Grow Your Own - organically
The organic approach to growing recognises that all living things depend on one another, from pests and soil to flowers and wildlife, all are inter-related - even us. We are all responsible for how we treat the soil and the environment, to safeguard it for future generations.
By using organic methods for your garden, allotment, lawn and flower beds as well as for your fruit and veg, you can 'grow your own' free from pesticides in healthy soil maintained with compost from recycled materials.
Gardens are important spaces for both our relaxation as well as providing a refuge for wildlife; organic growing is safe for you, your family and the environment.
Tips for going organic
Feed your soil with homemade compost and leafmould
If you don't already make your own compost from garden and kitchen waste, get started right away. You can make your own compost bin from four posts in the ground, surrounded by chicken wire and lined with cardboard. You may be able to buy one at a special rate from your local council.
Up to half of your household waste (cardboard, junkmail, raw kitchen peelings) can be composted at home to divert it from going to landfill. The compost you make goes back onto your garden, saving on fertilisers and soil conditioners.
Autumn leaves rot down to make leafmould - a pleasant, dark brown, crumbly material - great for improving your soil, conditioning your lawn and mulching your borders. It can be used in seed and potting mixes too.
Put up nest boxes, leave piles of leaves and woody prunings in corners for hibernating creatures, leave areas of long grass where insects and other creatures can hide.
Learn about the creatures in your garden, don't assume that everything is a pest and remember that the goal of organic growing isn't to be pest free, but to maintain a balance. Pests are food for many creatures too; ladybirds need aphids!
If possible, create a pond for wildlife (but don't stock it with fish) this will attract many creatures that are a gardener's friend – frogs, toads, hedgehogs, birds and bats all drink from it or breed in it.

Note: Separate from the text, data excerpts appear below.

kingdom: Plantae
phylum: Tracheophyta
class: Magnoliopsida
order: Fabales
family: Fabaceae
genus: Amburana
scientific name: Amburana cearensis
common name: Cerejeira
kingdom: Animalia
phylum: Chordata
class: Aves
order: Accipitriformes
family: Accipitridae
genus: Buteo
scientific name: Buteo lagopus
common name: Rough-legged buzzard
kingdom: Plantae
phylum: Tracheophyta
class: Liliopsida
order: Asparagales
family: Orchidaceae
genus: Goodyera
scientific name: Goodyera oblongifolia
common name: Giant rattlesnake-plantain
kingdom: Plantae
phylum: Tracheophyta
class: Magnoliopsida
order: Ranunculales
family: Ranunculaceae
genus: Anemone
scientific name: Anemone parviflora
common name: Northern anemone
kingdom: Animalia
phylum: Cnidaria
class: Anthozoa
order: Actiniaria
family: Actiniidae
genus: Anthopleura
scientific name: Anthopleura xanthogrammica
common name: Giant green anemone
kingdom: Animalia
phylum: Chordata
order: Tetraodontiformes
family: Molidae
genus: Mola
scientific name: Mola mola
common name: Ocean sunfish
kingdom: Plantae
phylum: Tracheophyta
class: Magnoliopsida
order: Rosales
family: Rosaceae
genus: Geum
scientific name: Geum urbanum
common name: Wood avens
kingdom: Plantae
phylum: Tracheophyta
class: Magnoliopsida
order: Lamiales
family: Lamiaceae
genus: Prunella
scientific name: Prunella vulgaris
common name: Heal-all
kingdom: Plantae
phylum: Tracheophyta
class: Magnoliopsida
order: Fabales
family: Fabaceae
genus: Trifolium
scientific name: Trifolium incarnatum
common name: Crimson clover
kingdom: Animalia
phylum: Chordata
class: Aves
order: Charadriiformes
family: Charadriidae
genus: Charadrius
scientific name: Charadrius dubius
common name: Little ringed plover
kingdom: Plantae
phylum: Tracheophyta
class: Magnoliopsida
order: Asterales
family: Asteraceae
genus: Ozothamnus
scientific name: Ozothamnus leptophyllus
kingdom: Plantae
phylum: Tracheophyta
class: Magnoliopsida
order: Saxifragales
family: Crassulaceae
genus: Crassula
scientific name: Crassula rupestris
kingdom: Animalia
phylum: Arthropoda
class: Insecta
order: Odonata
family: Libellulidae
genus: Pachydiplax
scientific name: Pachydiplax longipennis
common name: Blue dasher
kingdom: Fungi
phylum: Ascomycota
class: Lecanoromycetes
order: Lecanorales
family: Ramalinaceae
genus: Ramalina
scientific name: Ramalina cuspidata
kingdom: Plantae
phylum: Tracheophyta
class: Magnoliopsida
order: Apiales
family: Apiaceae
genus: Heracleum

Attract beneficial insects
Sow flowers such as calendula, fennel, Californian poppy and poached egg plant to encourage predatory, pest-controlling insects like hoverflies, lacewings, and ladybirds.
Grow your own food
Growing your own saves on food miles, tastes delicious and couldn't be any fresher. Even a few salad leaves and herbs are better than nothing and can be grown in pots if you have no garden space.
Get started now! See our guide to the 10 easiest vegetables to grow
Join our Heritage Seed Library for the opportunity to grow some wonderful vegetables from a by-gone age and to keep these varieties going for future generations to come. Make your garden an oasis of diversity in a desert of uniformity. Find out more about our Heritage Seed Library here
Use organically grown seeds wherever possible. There's a huge range of organic seeds in the Organic Gardening catalogue
Collect rain water, and reduce the need for watering by improving your soil and growing appropriate plants
Use grass clippings as a mulch around plants in borders and established vegetables, such as runner beans and cabbages – it keeps moisture in the soil saving on watering.
Think globally, act locally
Make local sources your first choice and consider environmental implications when choosing materials for hard landscaping, fencing, and so forth.
Play to your garden's strengths to make the most of its particular characteristics.
A few things to avoid
Stop using herbicides for weed control, especially on lawns where this is completely unnessary unless you are managing a bowling green. Raise the mower blade to about 1in/2.5cm and let the clippings fly to help feed the lawn, only remove them in spring and autumn and cut lawns regularly so that only short clippings are produced that quickly rot away.
Say 'NO' to genetically modified varieties, slug pellets and wood treated with preservatives.